Brief ->
Answer these questions using the cinematic journey post below:
1. In approach, the writer wants to become less like whom and more like what?
2. Where did the writer grow up?
3. Which movie was the writer probably the only 10/11-year-old in school allowed to watch?

My Cinematic Journey...So Far!
My whole life I have loved movies and discovering new and interesting ones to watch. There are a lot of people who played a role in my passion for film and, in the spirit of the new direction I am taking with this space, I thought I would expand on who they were and how they influenced me. When I set out to change this blog I decided one of the things that I wanted to do was become less “Ebert” and more “lifestyle bloggerish” in my approach. Obviously I’m not a professional movie critic so I don’t see the harm in casual blog posts, lists, or personal stories amongst reviews and opinion pieces. That is more in-line with what a blog is supposed to be anyway. Part of that encompasses being more open and personal. It seemed like a logical place to start then, to write a post about my cinematic journey (so far): how my love for movies started and grew, how my tastes were formed and changed, and why this has enriched my life. This is probably going to be a long one, and the first part of a new series, so settle in with a cup of tea or coffee (or an adult beverage of choice) and enjoy the ride!
I have been watching movies since I can remember. My parents—though not bonafide cinephiles—really enjoy them. They were typical parents in a lot of ways, but when it came to consuming media they were, to put it lightly, very…liberal with the rules. Growing up we were never told what we could and could not watch and we were often included in watching movies with them at night that were certainly not age-appropriate. In fact, some of those experiences were seared into not just my brain but my sister’s as well.* BUT it also expanded my knowledge of films, filmmakers, actors/actresses, at the entire industry from an early age. I was film-literate pretty quickly and probably the only 10/11-year-old in my school who was allowed to watch Identity or was familiar with John Cusack in general. Of the movies that I can remember, we mainly watched mid-nineties to early 2000s middle budget crime thrillers, dramas, or comedies; a majority of those titles are ones that have faded away over time for general audiences, but I remember them well and still look back (mostly) fondly at them. Even the bad ones. In fact, most of my best memories of family life growing up are either from camping and hiking in the mountains (I grew up in Alaska) or watching movies together on Friday or Saturday nights.

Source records
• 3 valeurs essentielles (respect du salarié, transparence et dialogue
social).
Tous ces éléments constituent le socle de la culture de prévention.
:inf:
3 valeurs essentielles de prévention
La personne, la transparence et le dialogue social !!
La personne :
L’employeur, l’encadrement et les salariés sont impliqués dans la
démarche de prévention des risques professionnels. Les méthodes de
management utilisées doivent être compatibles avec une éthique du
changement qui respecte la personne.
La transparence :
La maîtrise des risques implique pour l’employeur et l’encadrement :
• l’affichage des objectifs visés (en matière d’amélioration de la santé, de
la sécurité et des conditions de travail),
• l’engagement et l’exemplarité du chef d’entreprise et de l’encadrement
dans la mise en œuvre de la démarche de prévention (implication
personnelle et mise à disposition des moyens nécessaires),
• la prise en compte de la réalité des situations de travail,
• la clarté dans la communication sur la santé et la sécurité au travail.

--

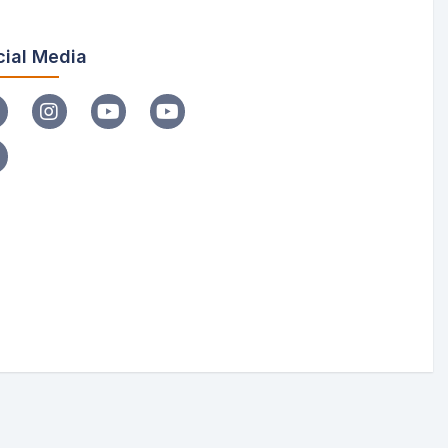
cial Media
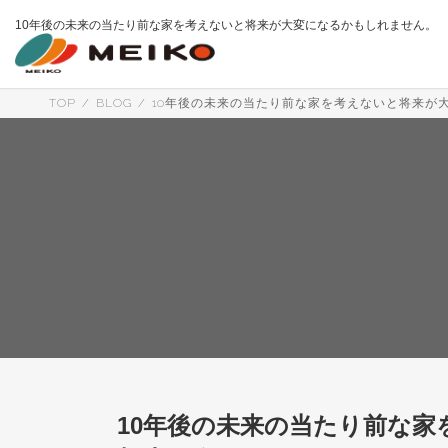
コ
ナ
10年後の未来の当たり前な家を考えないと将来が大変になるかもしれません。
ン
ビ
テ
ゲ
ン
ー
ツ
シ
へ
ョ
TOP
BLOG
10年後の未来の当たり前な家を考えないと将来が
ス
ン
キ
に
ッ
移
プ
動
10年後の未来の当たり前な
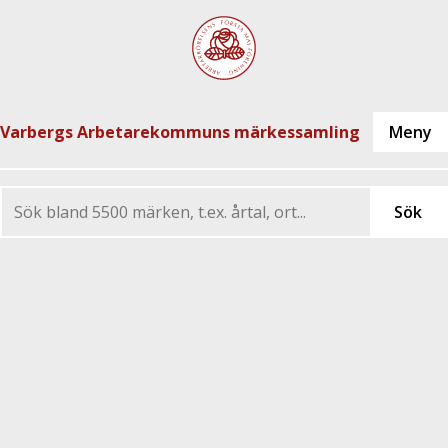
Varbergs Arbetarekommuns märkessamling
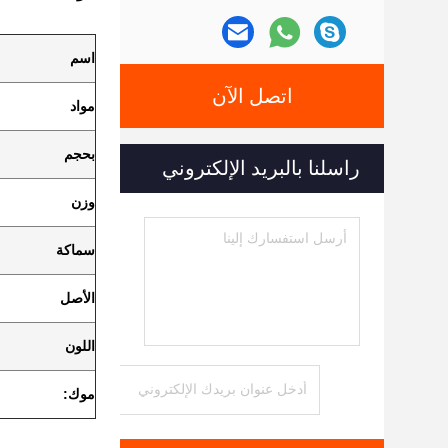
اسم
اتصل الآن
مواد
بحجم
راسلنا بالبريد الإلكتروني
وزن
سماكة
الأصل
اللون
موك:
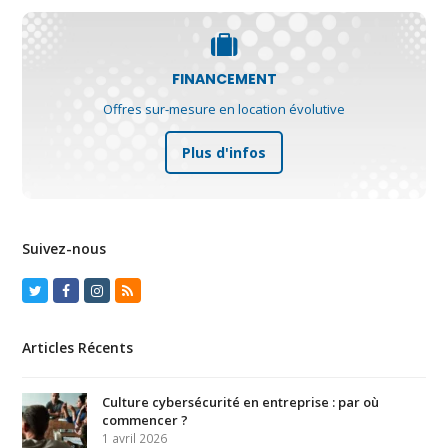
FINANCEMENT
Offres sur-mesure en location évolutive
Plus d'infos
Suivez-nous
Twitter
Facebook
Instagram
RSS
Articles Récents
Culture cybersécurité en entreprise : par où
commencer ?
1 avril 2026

Result below ->
1. Less "Ebert" and more "lifestyle bloggerish."
2. Alaska.
3. Identity.